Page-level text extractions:
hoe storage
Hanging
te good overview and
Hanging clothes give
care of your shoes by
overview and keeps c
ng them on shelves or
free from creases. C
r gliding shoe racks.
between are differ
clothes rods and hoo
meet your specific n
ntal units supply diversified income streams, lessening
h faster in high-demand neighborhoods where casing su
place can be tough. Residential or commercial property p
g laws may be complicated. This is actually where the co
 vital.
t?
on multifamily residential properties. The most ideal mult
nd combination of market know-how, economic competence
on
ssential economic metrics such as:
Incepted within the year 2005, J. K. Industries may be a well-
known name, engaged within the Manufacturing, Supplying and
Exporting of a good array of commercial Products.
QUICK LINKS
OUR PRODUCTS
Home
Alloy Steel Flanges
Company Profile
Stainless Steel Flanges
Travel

...

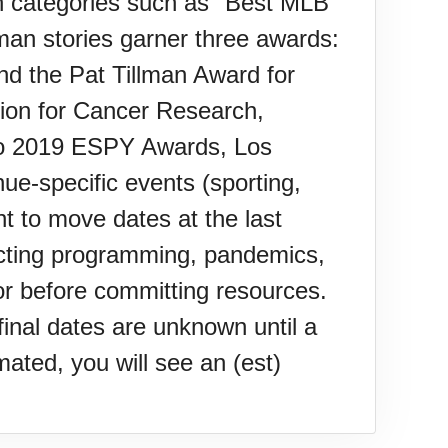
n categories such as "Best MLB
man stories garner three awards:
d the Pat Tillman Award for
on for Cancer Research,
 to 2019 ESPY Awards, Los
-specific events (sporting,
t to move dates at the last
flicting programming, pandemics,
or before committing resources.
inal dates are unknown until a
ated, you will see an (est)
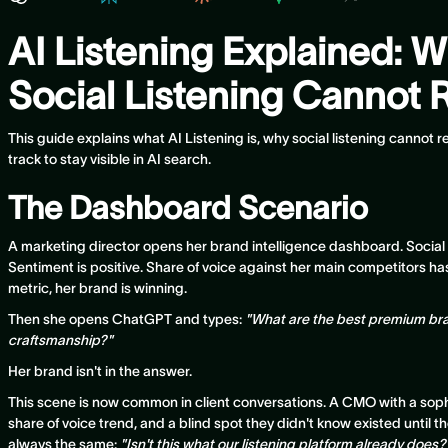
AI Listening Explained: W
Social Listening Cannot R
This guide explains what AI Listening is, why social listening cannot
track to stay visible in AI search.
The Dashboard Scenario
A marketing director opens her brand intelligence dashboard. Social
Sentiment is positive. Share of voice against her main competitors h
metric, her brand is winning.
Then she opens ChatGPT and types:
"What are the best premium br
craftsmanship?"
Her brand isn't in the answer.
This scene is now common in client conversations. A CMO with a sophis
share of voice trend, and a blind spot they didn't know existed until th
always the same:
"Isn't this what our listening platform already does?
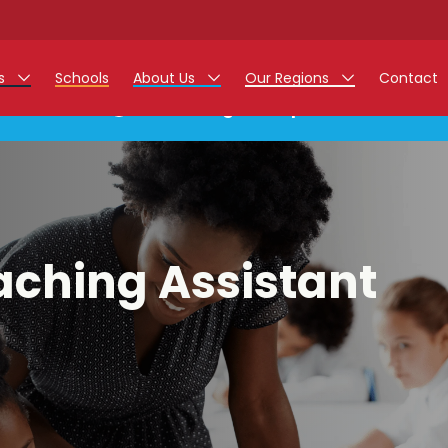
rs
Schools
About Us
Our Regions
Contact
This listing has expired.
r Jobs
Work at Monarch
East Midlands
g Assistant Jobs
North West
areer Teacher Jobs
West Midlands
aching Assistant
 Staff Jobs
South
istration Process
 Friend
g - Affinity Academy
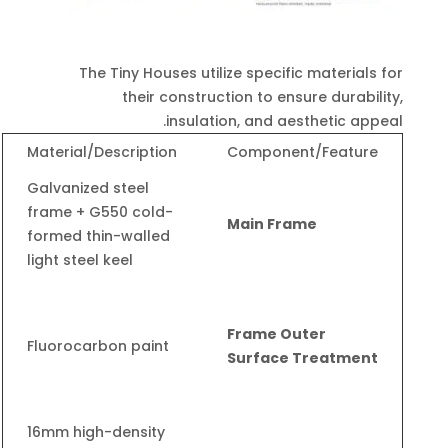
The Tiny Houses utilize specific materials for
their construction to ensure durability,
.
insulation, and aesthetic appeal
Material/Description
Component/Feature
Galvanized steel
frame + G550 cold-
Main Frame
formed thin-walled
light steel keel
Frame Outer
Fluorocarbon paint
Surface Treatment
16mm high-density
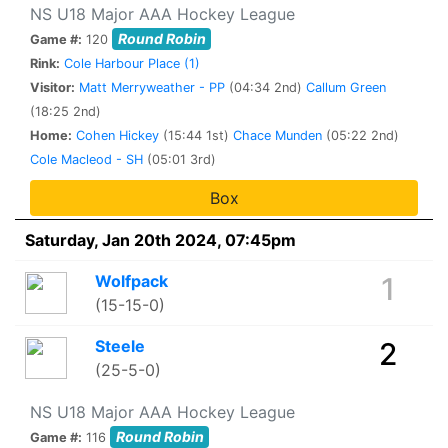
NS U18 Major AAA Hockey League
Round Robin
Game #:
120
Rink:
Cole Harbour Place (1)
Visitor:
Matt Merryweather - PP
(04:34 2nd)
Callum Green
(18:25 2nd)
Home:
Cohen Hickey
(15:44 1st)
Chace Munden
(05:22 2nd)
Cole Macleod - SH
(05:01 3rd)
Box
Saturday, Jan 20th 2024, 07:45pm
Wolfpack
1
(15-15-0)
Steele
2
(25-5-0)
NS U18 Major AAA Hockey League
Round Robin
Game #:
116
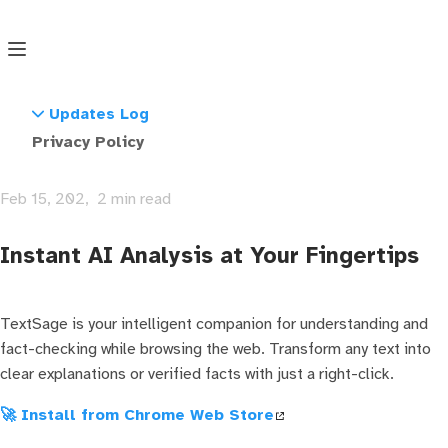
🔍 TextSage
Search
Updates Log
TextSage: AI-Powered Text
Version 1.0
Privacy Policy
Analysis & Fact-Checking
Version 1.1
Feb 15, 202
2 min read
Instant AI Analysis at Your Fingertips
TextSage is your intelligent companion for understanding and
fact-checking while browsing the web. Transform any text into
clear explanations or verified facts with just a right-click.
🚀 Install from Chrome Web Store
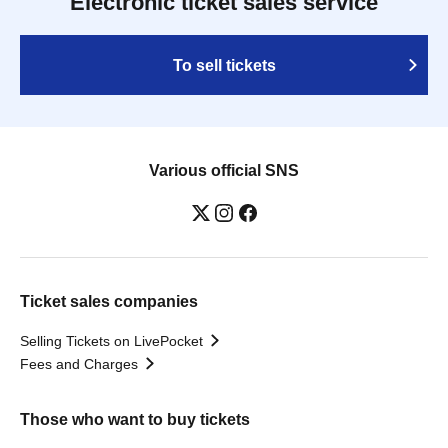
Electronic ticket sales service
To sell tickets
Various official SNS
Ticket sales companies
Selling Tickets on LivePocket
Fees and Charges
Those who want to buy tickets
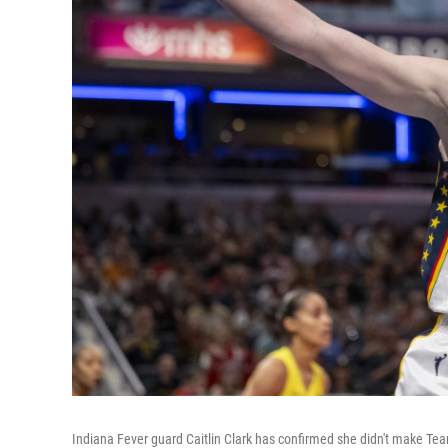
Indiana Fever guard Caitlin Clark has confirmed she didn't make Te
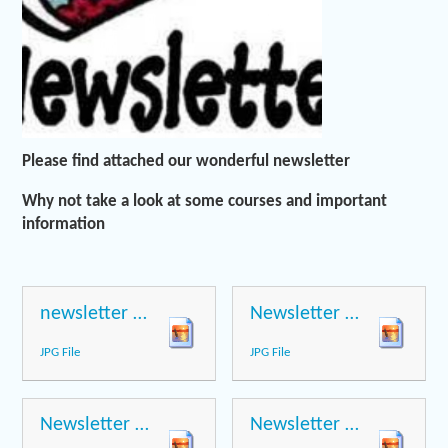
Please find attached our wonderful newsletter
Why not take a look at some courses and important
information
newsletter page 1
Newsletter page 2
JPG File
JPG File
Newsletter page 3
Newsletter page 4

--

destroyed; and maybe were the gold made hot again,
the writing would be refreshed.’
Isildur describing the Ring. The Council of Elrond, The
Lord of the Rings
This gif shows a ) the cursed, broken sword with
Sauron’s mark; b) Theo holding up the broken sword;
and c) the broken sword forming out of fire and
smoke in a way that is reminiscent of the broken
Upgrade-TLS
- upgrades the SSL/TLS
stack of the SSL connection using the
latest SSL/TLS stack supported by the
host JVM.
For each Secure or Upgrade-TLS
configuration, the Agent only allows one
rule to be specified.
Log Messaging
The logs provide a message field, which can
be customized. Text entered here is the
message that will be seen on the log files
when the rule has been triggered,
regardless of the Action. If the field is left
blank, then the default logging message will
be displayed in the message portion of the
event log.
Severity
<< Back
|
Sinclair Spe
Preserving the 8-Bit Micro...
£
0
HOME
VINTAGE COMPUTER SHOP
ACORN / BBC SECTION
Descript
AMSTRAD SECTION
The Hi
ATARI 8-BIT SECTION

_EXERCISE BRIEF_:
Rewrite everything from the line containing "AI Listening Explained: W" down to the line containing "g - Affinity Academy", substituting "Positions" for "Jobs" and changing nothing else. Omit the pictures from your answer.

_PROBLEM SOLUTION_:
AI Listening Explained: W
Social Listening Cannot R
This guide explains what AI Listening is, why social listening cannot
track to stay visible in AI search.
The Dashboard Scenario
A marketing director opens her brand intelligence dashboard. Social
Sentiment is positive. Share of voice against her main competitors h
metric, her brand is winning.
Then she opens ChatGPT and types:
"What are the best premium br
craftsmanship?"
Her brand isn't in the answer.
This scene is now common in client conversations. A CMO with a sophis
share of voice trend, and a blind spot they didn't know existed until th
always the same:
"Isn't this what our listening platform already does?
rs
Schools
About Us
Our Regions
Contact
This listing has expired.
r Positions
Work at Monarch
East Midlands
g Assistant Positions
North West
areer Teacher Positions
West Midlands
aching Assistant
 Staff Positions
South
istration Process
 Friend
g - Affinity Academy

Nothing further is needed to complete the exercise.